The spot where the cord attaches to the placenta also varies. Ideally, it inserts near the center. In marginal cord insertion, the cord attaches within 2 centimeters of the placenta’s edge instead. This is usually detected on ultrasound and monitored, though many pregnancies with marginal insertion proceed normally.
What Happens at Birth
Once the baby is born and begins breathing on its own, the umbilical cord is no longer needed. It’s clamped in two places and cut between the clamps. The baby feels nothing during this process because the cord has no nerves.
The timing of clamping has shifted in recent years. The American College of Obstetricians and Gynecologists recommends waiting at least 30 to 60 seconds after birth before clamping in healthy term and preterm infants. This brief delay allows additional blood to transfer from the placenta to the baby, which helps boost iron stores and blood volume in the newborn. Immediate clamping is still done when the situation calls for it, such as when the baby needs urgent medical care.
Caring for the Stump
After the cord is cut, a small stump remains attached to the baby’s belly. This stump dries out and typically falls off on its own within 5 to 15 days. The area underneath becomes the belly button.
Stump care is straightforward. Keep it clean using only gauze and water.
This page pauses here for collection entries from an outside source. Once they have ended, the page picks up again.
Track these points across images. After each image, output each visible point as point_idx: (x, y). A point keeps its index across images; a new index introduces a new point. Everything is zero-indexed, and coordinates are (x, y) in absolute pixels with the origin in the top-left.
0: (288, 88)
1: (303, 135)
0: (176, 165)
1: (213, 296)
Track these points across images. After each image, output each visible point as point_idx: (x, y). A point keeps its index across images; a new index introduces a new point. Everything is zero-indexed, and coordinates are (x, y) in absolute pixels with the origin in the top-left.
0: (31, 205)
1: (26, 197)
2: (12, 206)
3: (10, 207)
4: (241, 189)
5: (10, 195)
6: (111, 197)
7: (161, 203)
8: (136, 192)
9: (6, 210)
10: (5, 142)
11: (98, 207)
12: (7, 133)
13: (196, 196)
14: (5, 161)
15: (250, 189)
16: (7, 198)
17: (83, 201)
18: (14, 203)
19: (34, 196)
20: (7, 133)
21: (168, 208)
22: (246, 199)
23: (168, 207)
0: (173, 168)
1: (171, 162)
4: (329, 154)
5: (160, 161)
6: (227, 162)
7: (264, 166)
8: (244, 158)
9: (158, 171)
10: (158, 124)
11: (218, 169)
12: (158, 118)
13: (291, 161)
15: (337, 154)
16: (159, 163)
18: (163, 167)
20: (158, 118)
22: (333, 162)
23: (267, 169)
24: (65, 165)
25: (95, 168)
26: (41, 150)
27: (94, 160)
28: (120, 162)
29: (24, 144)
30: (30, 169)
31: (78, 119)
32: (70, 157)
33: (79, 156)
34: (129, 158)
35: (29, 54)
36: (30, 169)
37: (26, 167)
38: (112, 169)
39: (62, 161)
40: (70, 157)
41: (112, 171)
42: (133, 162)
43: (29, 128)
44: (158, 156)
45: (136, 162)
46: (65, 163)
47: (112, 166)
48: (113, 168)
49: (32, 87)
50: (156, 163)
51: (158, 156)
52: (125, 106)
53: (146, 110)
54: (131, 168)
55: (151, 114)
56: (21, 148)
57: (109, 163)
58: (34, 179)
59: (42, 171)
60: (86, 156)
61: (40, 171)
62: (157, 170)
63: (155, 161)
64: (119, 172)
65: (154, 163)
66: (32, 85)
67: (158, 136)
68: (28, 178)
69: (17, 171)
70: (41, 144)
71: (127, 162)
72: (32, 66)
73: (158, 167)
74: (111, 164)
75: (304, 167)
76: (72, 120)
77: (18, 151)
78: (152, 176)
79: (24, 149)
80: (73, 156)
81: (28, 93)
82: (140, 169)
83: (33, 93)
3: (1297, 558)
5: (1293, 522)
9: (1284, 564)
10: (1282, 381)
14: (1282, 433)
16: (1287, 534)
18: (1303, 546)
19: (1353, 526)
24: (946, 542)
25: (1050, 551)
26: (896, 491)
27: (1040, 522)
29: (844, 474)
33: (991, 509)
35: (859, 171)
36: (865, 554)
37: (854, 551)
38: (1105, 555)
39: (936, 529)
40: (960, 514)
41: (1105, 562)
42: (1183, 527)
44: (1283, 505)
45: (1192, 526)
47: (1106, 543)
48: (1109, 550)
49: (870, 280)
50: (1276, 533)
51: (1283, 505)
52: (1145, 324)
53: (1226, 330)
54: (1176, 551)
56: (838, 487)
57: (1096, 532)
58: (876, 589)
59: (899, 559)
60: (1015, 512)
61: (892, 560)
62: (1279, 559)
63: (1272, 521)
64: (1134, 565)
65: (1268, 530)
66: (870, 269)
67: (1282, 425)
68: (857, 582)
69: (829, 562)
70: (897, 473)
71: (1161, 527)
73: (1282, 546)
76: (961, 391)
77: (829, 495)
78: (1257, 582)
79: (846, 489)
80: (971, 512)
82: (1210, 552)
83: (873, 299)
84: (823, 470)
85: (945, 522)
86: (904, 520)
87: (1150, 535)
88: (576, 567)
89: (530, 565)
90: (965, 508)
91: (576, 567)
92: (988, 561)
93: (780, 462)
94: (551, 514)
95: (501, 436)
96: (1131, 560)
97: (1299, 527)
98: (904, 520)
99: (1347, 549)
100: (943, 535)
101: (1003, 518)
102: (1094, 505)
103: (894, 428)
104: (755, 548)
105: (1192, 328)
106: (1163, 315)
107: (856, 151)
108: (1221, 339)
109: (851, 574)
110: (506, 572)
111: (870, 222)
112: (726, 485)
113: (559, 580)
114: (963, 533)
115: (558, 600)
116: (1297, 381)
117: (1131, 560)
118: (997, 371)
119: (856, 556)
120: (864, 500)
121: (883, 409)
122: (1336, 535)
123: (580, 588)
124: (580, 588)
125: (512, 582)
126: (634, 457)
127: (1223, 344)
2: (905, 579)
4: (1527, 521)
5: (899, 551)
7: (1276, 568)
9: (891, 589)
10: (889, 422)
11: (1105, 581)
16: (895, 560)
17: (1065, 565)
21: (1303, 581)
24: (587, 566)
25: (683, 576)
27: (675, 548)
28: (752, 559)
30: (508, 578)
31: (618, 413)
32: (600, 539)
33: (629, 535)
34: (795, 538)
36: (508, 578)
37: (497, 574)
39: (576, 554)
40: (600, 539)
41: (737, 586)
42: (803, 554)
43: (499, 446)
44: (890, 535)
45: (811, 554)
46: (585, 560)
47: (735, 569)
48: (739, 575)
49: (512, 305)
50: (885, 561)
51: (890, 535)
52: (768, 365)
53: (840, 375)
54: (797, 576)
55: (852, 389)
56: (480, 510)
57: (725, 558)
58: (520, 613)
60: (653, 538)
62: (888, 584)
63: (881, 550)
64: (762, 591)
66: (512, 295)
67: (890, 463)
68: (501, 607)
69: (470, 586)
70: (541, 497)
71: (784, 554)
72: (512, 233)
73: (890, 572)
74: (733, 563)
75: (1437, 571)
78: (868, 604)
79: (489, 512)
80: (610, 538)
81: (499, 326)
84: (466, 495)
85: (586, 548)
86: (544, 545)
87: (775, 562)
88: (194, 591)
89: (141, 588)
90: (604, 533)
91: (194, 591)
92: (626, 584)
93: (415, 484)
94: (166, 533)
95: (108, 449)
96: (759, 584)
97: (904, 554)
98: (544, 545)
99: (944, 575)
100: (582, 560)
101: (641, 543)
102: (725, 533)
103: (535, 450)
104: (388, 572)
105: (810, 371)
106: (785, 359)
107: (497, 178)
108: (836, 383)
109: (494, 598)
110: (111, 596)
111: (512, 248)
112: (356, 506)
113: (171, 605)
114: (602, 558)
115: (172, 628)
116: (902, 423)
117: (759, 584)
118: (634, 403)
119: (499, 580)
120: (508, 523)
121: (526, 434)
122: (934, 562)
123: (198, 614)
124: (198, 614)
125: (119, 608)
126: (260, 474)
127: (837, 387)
Fold diapers below the stump so air can reach it, and stick to sponge baths rather than tub baths until the stump detaches. Don’t try to pull it off, even if it looks like it’s barely hanging on. Signs of a problem include redness, swelling, a foul smell, or oozing around the base, which could indicate infection.
Cord Blood Banking
The blood remaining in the umbilical cord and placenta after birth contains a rich supply of stem cells. These are immature cells capable of developing into various types of blood and immune cells. Cord blood stem cells are already used to treat certain blood disorders, including leukemia, Hodgkin disease, and some types of anemia. They can also treat specific inherited metabolic and immune system disorders.
Parents can choose to bank cord blood either in a public bank, where it becomes available to anyone who needs a stem cell transplant, or in a private bank, where it’s stored exclusively for the family. Public banking is free and donation-based. Private banking involves collection fees and annual storage costs. The collection process is painless and happens after delivery, posing no risk to the mother or baby.